In the schools and based on the Healthy Eating Index 2015 (0 to 100 range, with higher scores indicating healthier diets), the large improvements were tied to increased whole grains (3.89 score difference, P<0.001 for trend) and less saturated fat (1.78 score difference, P< 0.001 for trend), sugar-sweetened beverages (1.0 score difference 1.0, P<0.001 for trend), and sodium (0.98 score difference, P<0.001 for trend).

Liu and co-authors noted that “significant disparities in diet quality trends were seen by sex, race/ethnicity, educational level, and household income for food consumed from grocery stores.” For instance, the proportion of foods consumed from grocery stores that were of poor diet quality decreased among high-income adults from 36.9%-26.5% (P=0.001 for trend) but not among low-income adults from 45.8%-41.3% (P=0.09 for trend).

Study limitations included the fact that NHANES data was self-reported although “self-reported foods from schools are consistent with government reports of meal offerings,” Liu’s group emphasized.
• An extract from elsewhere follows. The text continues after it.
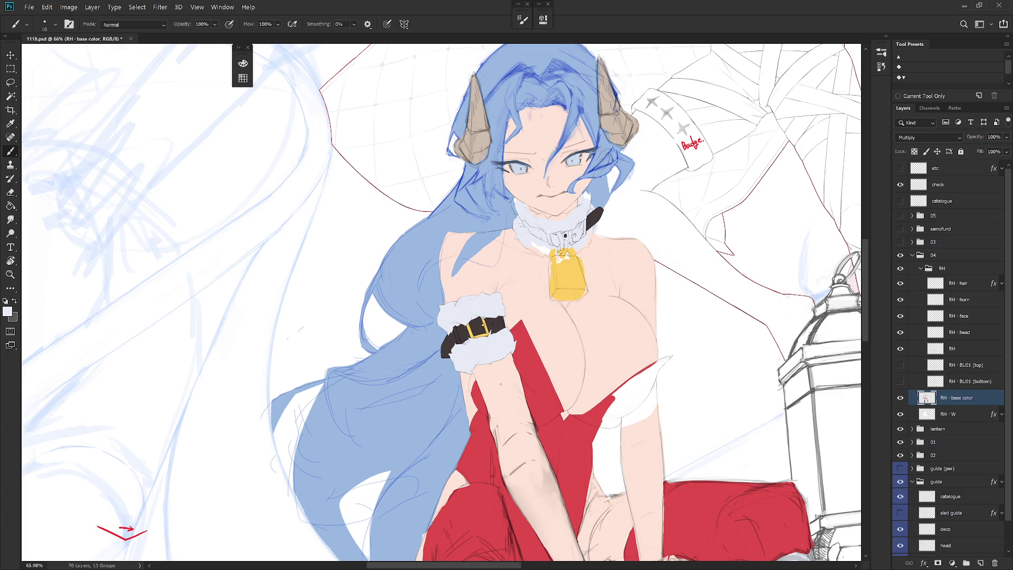
# Step: Sample the bell's yellow and trace a polygonal selection around the cowbell
pyautogui.scroll(5, 501, 384)
pyautogui.keyDown('alt'); pyautogui.click(563, 282); pyautogui.keyUp('alt')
Also, the “findings represent mean nutritional quality of foods consumed on any given day overall and within each subgroup, not necessarily habitual intake of any individual, which varies from day to day,” they stated.

  1. Food consumed at schools had the highest quality, followed by food from grocery stores, other sources, worksites, and restaurants, according to an analysis of national data from 2003-2004 to 2017-2018.

  2. Only modest improvements were found in diet quality for foods from grocery stores, and small improvements for foods from restaurants, worksites, and other sources.

Shalmali Pal, Contributing Writer, BreakingMED™

The study was supported by the the National Heart, Lung, and Blood Institute.

Liu reported support from the American Heart Association. Co-authors reported support from, and/or relationships with, the NIH, the Bill & Melinda Gates Foundation, Danone, Nestlé, Development Initiatives/Global Nutrition Report, the Rockefeller Foundation, Acasti Pharma, America’s Test Kitchen, Barilla, Cleveland Clinic Foundation, GOED, Motif FoodWorks, Beren Therapeutics, Brightseed, Calibrate, DayTwo, Elysium Health, Filtricine, Foodome, HumanCo, January, Season, Tiny Organics, and UpToDate.

Na reported no relationships relevant to the contents of this paper to disclose.